Frequently Asked Questions
What is the fastest sorting algorithm?add
It depends on the data. For general-purpose comparison-based sorting, merge sort and quick sort are both O(n log n) average case. Quick sort is typically faster in practice due to cache locality, but merge sort is stable and guarantees O(n log n) worst case. For integer data with a known range, counting sort and radix sort achieve O(n) time.
What is the difference between stable and unstable sorting?add
A stable sort preserves the relative order of elements with equal keys. Merge sort, insertion sort, counting sort, and radix sort are stable. Quick sort, selection sort, and heap sort are unstable. Stability matters when sorting by multiple criteria or when the original order of equal elements carries meaning.
Why is quick sort faster than merge sort in practice?add
Quick sort operates in-place (O(log n) extra space vs O(n) for merge sort) and has better cache locality since it accesses elements sequentially in the same array. Merge sort requires copying data to auxiliary arrays during merges, which causes more cache misses. However, quick sort's worst case is O(n^2) when the pivot is consistently bad, which randomized quick sort mitigates.

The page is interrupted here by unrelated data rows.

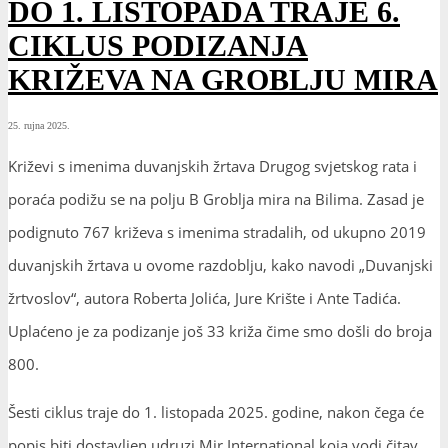
DO 1. LISTOPADA TRAJE 6.
CIKLUS PODIZANJA
KRIŽEVA NA GROBLJU MIRA
25. rujna 2025.
Križevi s imenima duvanjskih žrtava Drugog svjetskog rata i
poraća podižu se na polju B Groblja mira na Bilima. Zasad je
podignuto 767 križeva s imenima stradalih, od ukupno 2019
duvanjskih žrtava u ovome razdoblju, kako navodi „Duvanjski
žrtvoslov“, autora Roberta Jolića, Jure Krište i Ante Tadića.
Uplaćeno je za podizanje još 33 križa čime smo došli do broja
800.
Šesti ciklus traje do 1. listopada 2025. godine, nakon čega će
popis biti dostavljen udruzi Mir International koja vodi čitav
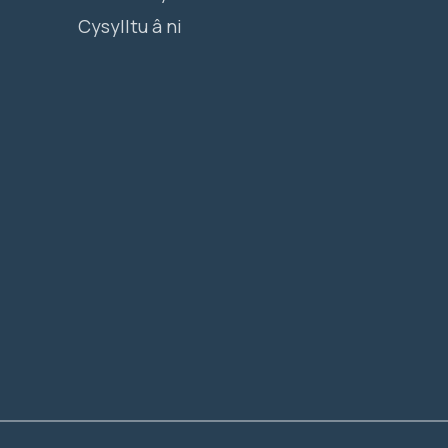
Cysylltu â ni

When should I use counting sort or radix sort?add
Use counting sort when sorting integers within a small, known range (e.g., ages 0-120, ASCII characters). Use radix sort when sorting integers or fixed-length strings where the number of digits/characters is small relative to n. Both achieve O(n) time but require non-comparison-based approaches and extra space.
Which sorting algorithms are asked about in coding interviews?add
Merge sort and quick sort are the most common. Interviewers expect you to implement them from scratch, explain the partition/merge logic, and analyze time and space complexity. Understanding when to use counting sort (for bounded integers) or insertion sort (for nearly sorted data) also comes up. Knowing the stability and in-place properties of each algorithm is important.
How does bubble sort work?add
Bubble sort repeatedly walks through the array comparing adjacent elements and swapping them if they are in the wrong order. Each pass bubbles the largest unsorted element to its final position at the end. It is O(n^2) average and worst case, but O(n) best case on an already sorted array with early termination. It is stable and in-place.
How does merge sort work?add
Merge sort divides the array in half recursively until each subarray has one element, then merges pairs of sorted subarrays back together. The merge step walks through both halves simultaneously, picking the smaller element each time. It guarantees O(n log n) in all cases, is stable, but requires O(n) extra space for the merge.
How does quick sort work?add
Quick sort picks a pivot element, then partitions the array so all elements less than the pivot come before it and all greater elements come after. It recursively sorts the two partitions. Average case is O(n log n), worst case O(n^2) when the pivot is consistently the smallest or largest element. Randomized pivot selection makes the worst case extremely unlikely.
How does insertion sort work?add
Insertion sort builds the sorted portion one element at a time. It takes the next unsorted element and shifts larger elements right to make room, then inserts the element in its correct position. It is O(n^2) average and worst case, but O(n) on nearly sorted data. It is stable, in-place, and used as the base case in hybrid sorts like Timsort.